The transition to an airport authority didn’t happen immediately, Foley said.
The move had to be approved by the Federal Aviation Administration, showing the authority had the ability to accept federal grants and complete projects, with safety being the primary concern.
The city leased the airport to the authority for 99 years, and then created an “assignment and assumption agreement” where everything except the property itself was deeded to the airport authority, and then a services agreement was made to help the airport authority get established.
“Fairly quickly we became an airport authority and we needed a little time to get established with personnel policies and those kinds of things,” Foley said. “We weren’t ready to stand on our own, so there was a five-year services agreement where the city of Des Moines provided human resource services and provided law enforcement services and IT services. There was a lot of connectivity here, but today we are split, we are severed, with the exception that we still have an agreement in place for law enforcement … where we pay for three officers to be out here around the clock.”
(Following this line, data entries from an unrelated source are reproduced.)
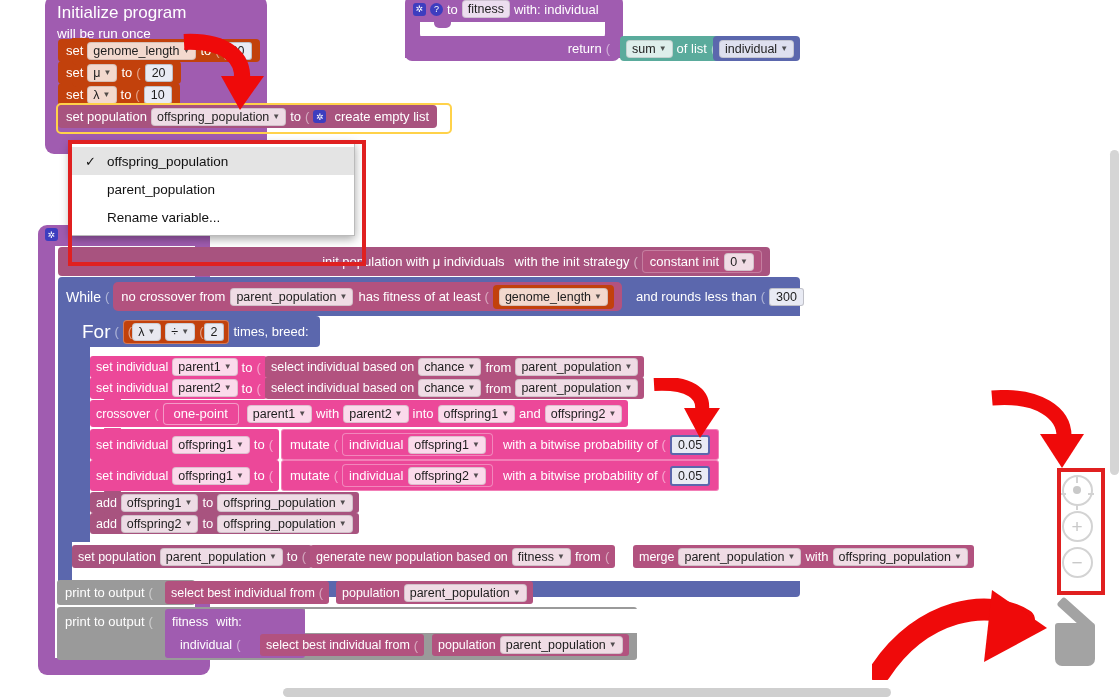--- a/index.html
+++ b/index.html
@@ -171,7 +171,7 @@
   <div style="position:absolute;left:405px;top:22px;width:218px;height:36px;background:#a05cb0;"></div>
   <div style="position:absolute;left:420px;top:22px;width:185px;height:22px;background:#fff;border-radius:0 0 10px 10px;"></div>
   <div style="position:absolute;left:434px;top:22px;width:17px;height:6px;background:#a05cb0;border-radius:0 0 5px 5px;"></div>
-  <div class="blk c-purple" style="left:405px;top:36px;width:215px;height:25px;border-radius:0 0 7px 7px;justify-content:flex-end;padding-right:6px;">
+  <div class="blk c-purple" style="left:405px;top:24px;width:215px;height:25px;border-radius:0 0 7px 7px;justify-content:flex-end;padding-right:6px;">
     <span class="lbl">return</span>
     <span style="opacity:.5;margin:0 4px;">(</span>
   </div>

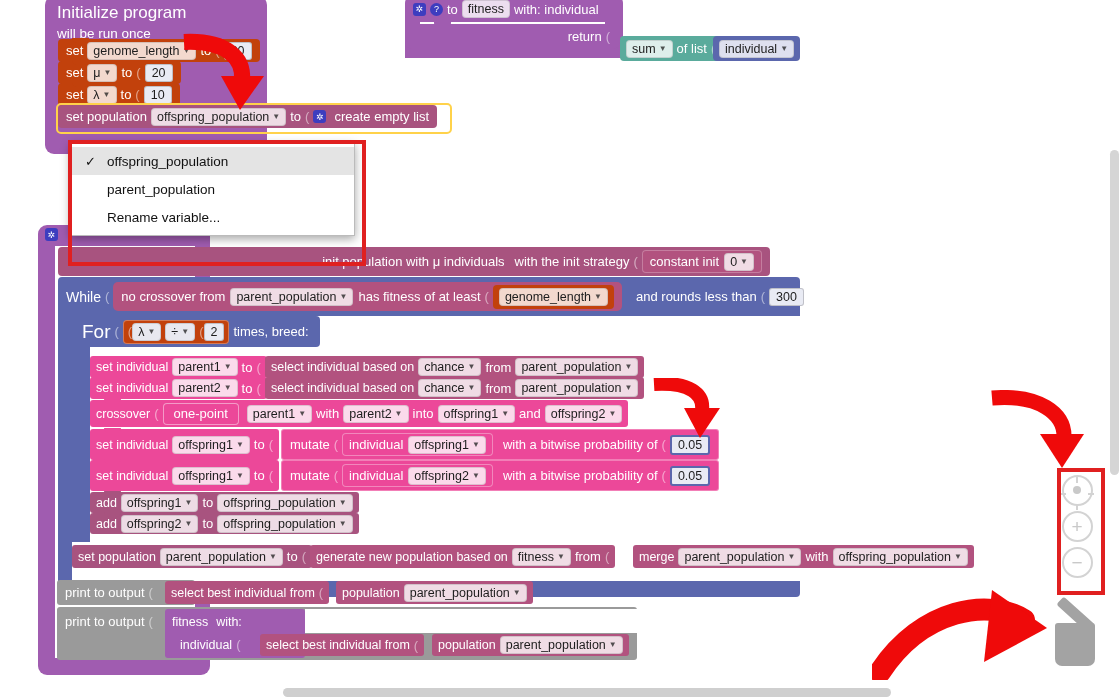--- a/index.html
+++ b/index.html
@@ -242,7 +242,7 @@
   <div style="position:absolute;left:72px;top:316px;width:18px;height:226px;background:#5b67ad;"></div>
   <div class="blk" style="left:78px;top:318px;height:27px;background:transparent;padding:0 4px;">
     <span class="row">
-      <span class="lbl" style="font-size:19px;">For</span>
+      <span class="lbl" style="font-size:16px;">For</span>
       <span style="opacity:.5;">(</span>
       <span class="blk c-variable" style="position:static;height:24px;border-radius:4px;padding:0 4px;border:1px solid rgba(255,255,255,.3);">
         <span style="opacity:.5;">(</span>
Foley said plans are in the works on just how to celebrate the 10th anniversary of the creation of the airport authority, but he is quick to say that all the improvements that have occurred, from increasing carriers and air traffic and the proposed terminal construction project, are the result of the transition to an airport authority.
“It’s increased airline competition, the terminal area concept plan was launched, the ability to increase our cash reserves — it’s been huge,” he said. “We wouldn’t be doing it as a department of the city. We wouldn’t be doing the construction that we’re doing without those cash reserves.”
He also cited the runway improvements that began in 2012 and are scheduled to end in 2023 as a huge accomplishment.
“You don’t have to talk about construction runways for possibly another 40 years,” Foley said. “Because it affects safety, that is the biggest accomplishment in my mind the airport authority has done.”